In AMPL, how to refer to part of the result, and use them in multiple places

Question

I'm learning AMPL to speed up a model currently in excel spreadsheet with excel solver. It basically based on the matrix multiplication result of a 1 x m variables and an m x n parameters. And it would find the variables to maximize the minimum of certain values in the result while keeping some other values in the same result satisfying a few constraints. How to do so in AMPL?

Given: P= m x n parameters
Variable: X= 1 x m variable we tried to solve
Calculate: R= X x P , result of matrix multiplication of X and P
Maximize: min(R[1..3]), the minimum value of the first 3 values in the result
Subject to: R[2]<R[4]
            min(R[6..8])>20
            R[5]-20>R[7]
            X are all integers

I read several tutorials and look up the manual but can't find the solution to this seemingly straightforward problem. All I found is maximize a single value, which is the calculation result. And it was used only once and does not appear again in the constraint.

Answer 1

The usual approach for "maximize the minimum" problems in products like AMPL is to define an auxiliary variable and set linear constraints that effectively define it as the minimum, converting a nonlinear function (min) into linear rules.

For instance, suppose I have a bunch of decision variables x[i] with i ranging over an index set S, and I want to maximize the minimum over x[i]. AMPL syntax for that would be:

var x_min;
s.t. DefineMinimum{i in S}: x_min <= x[i];
maximize ObjectiveFunction: x_min;

The constraint only requires that x_min be less than or equal to the minimum of x[i]. However, since you're trying to maximize x_min and there are no other constraints on it, it should always end up exactly equal to that minimum (give or take machine-arithmetic epsilon considerations).

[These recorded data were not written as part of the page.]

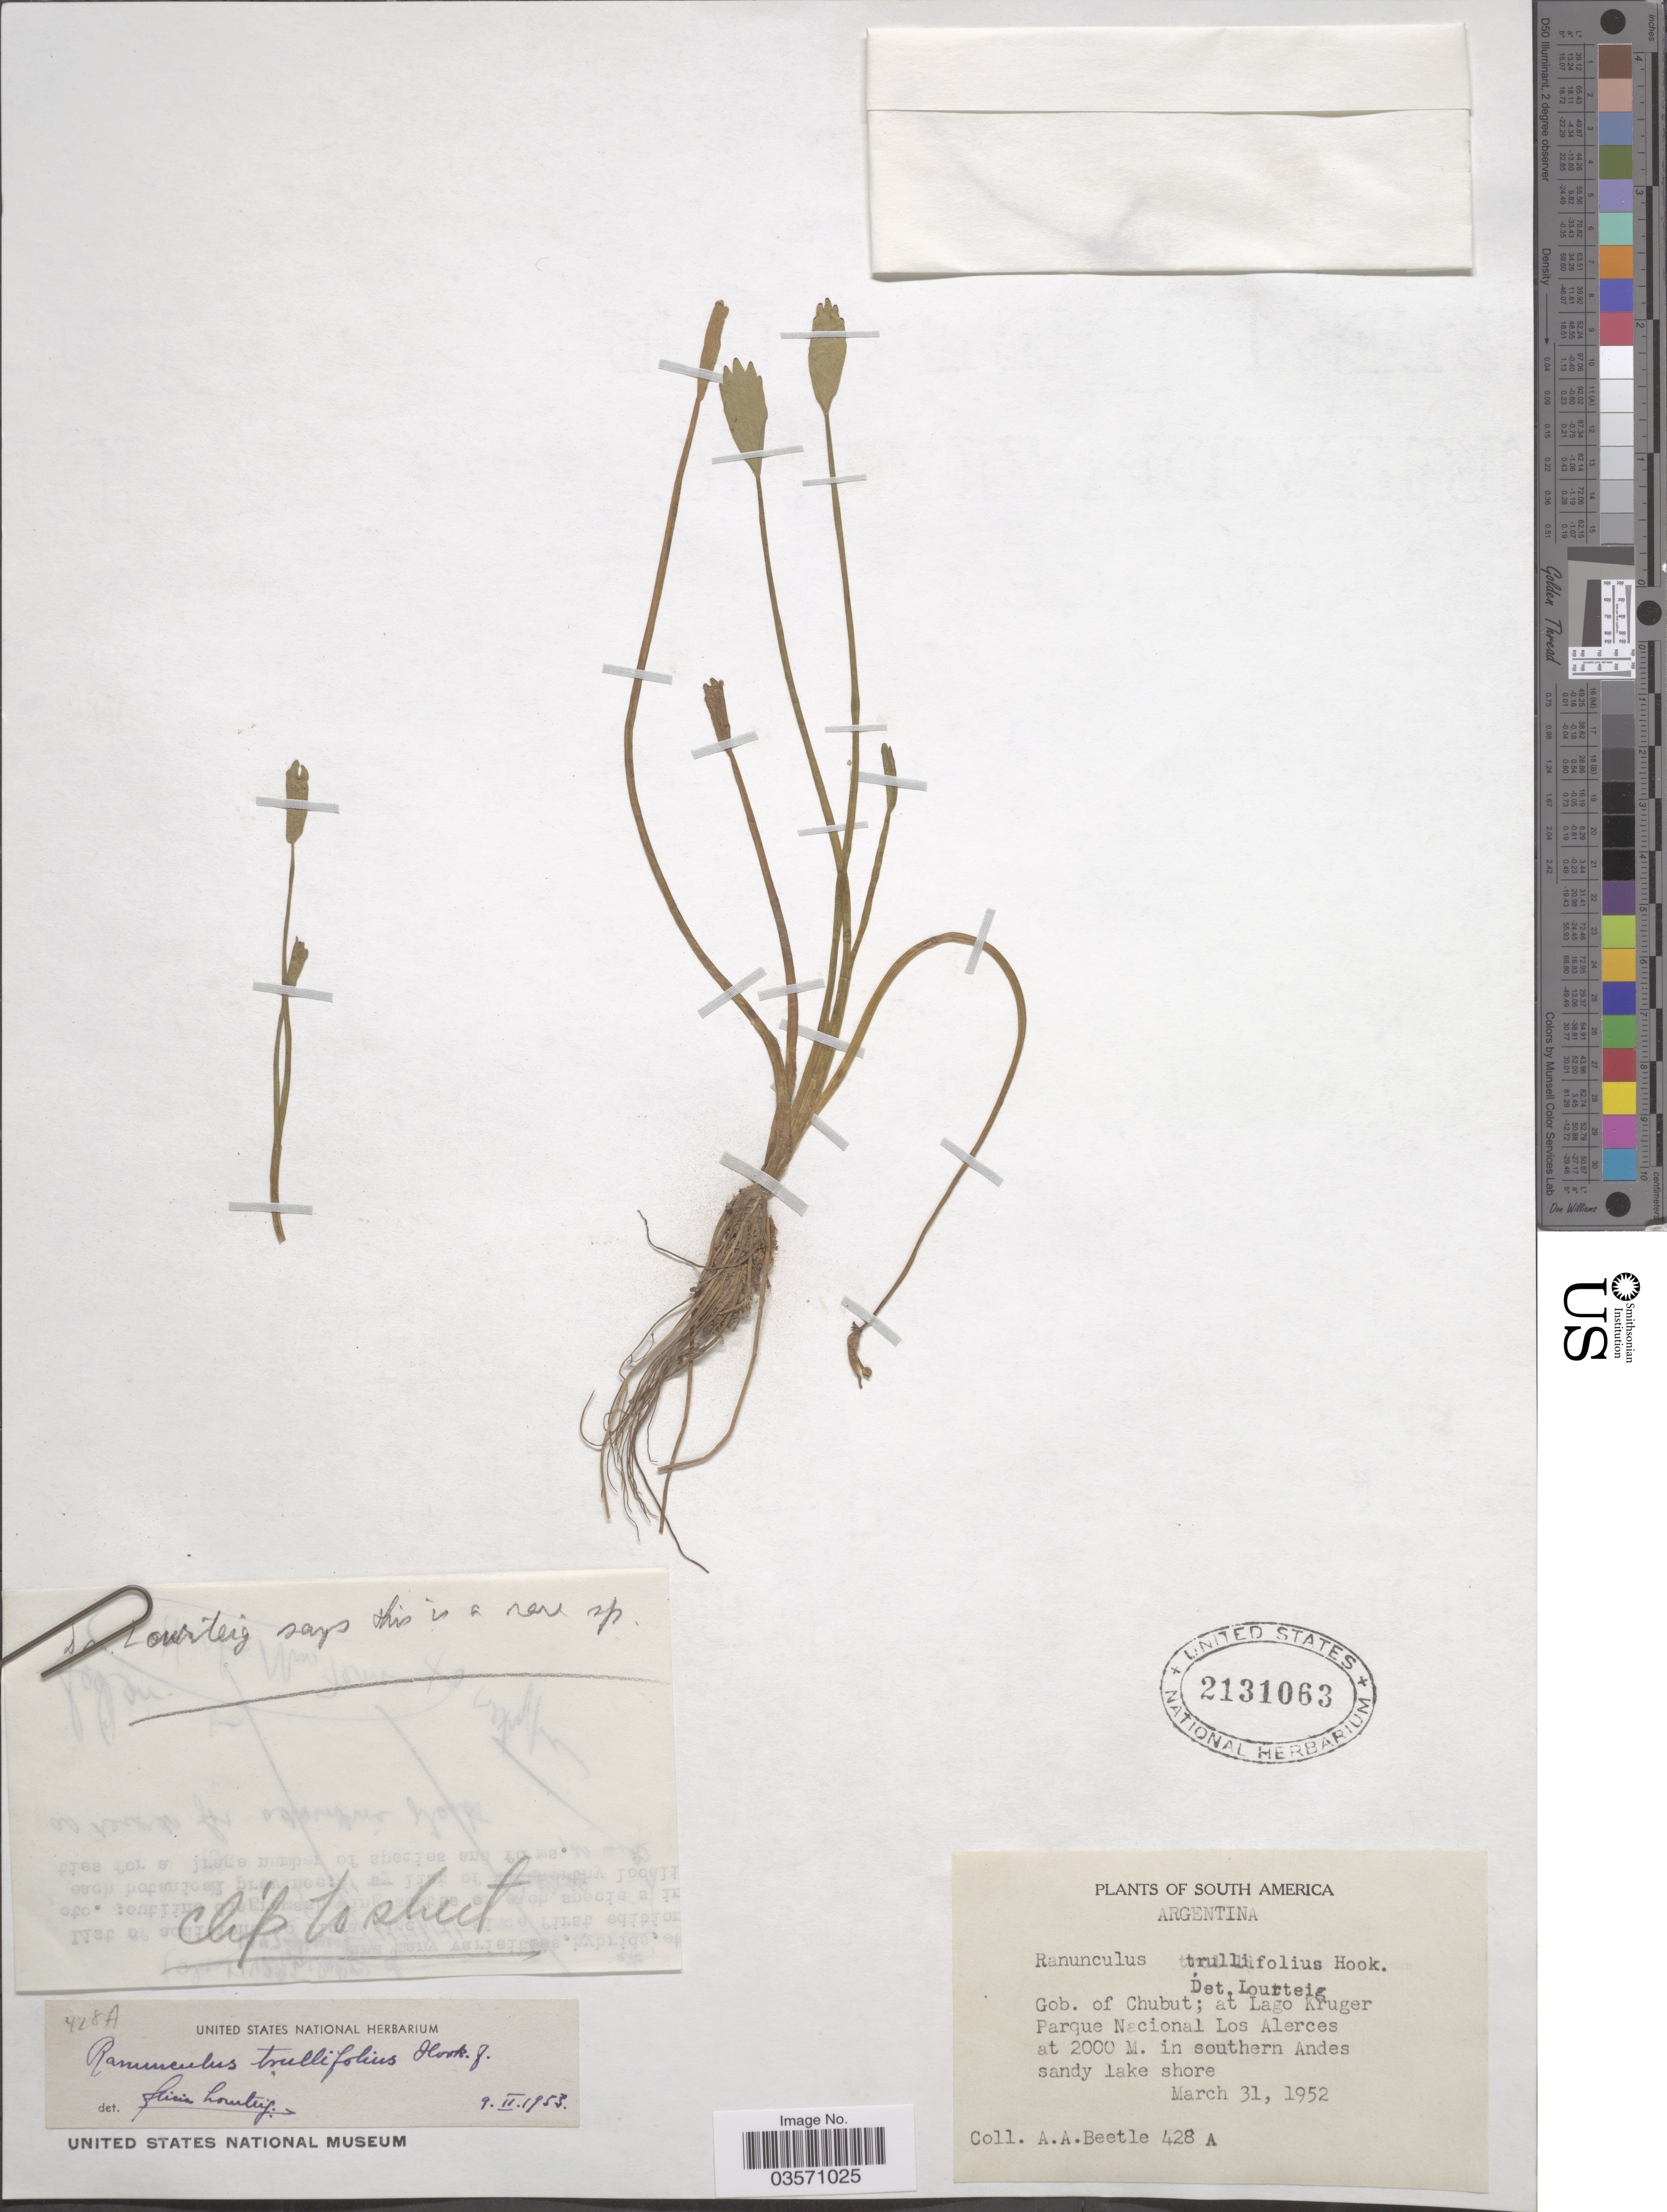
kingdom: Plantae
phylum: Tracheophyta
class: Magnoliopsida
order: Ranunculales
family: Ranunculaceae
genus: Ranunculus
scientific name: Ranunculus trulliifolius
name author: Hook. f.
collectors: A. A. Beetle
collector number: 428 A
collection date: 1952-03-31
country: Argentina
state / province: Chubut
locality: Gob. of Chubut; at Lago Kruger Parque Nacional Los Alerces in southern Andes sandy lake shore.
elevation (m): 2000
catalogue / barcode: US 2131063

If you have parameters (i.e. values are known before you run the optimisation) and want to refer to their minimum, AMPL lets you do that more directly:

param p_min := min{j in IndexSet_P} p[j];

While AMPL also supports this syntax for variables, not all of the solvers used with AMPL are capable of accepting this type of constraint. For instance:

reset;
option solver gecode;
set S := {1,2,3};
var x{S} integer;
var x_min = min{s in S} x[s];
minimize OF: sum{s in S} x[s];
s.t. c1: x_min >= 5;
solve;

This will run and do what you'd expect it to do, because Gecode is programmed to recognise and deal with min-type constraints. However, if you switch the solver option to gurobi or cplex it will fail, since these only accept linear or quadratic constraints. To apply a minimum constraint with those solvers, you need to use something like the linearization trick I discussed above.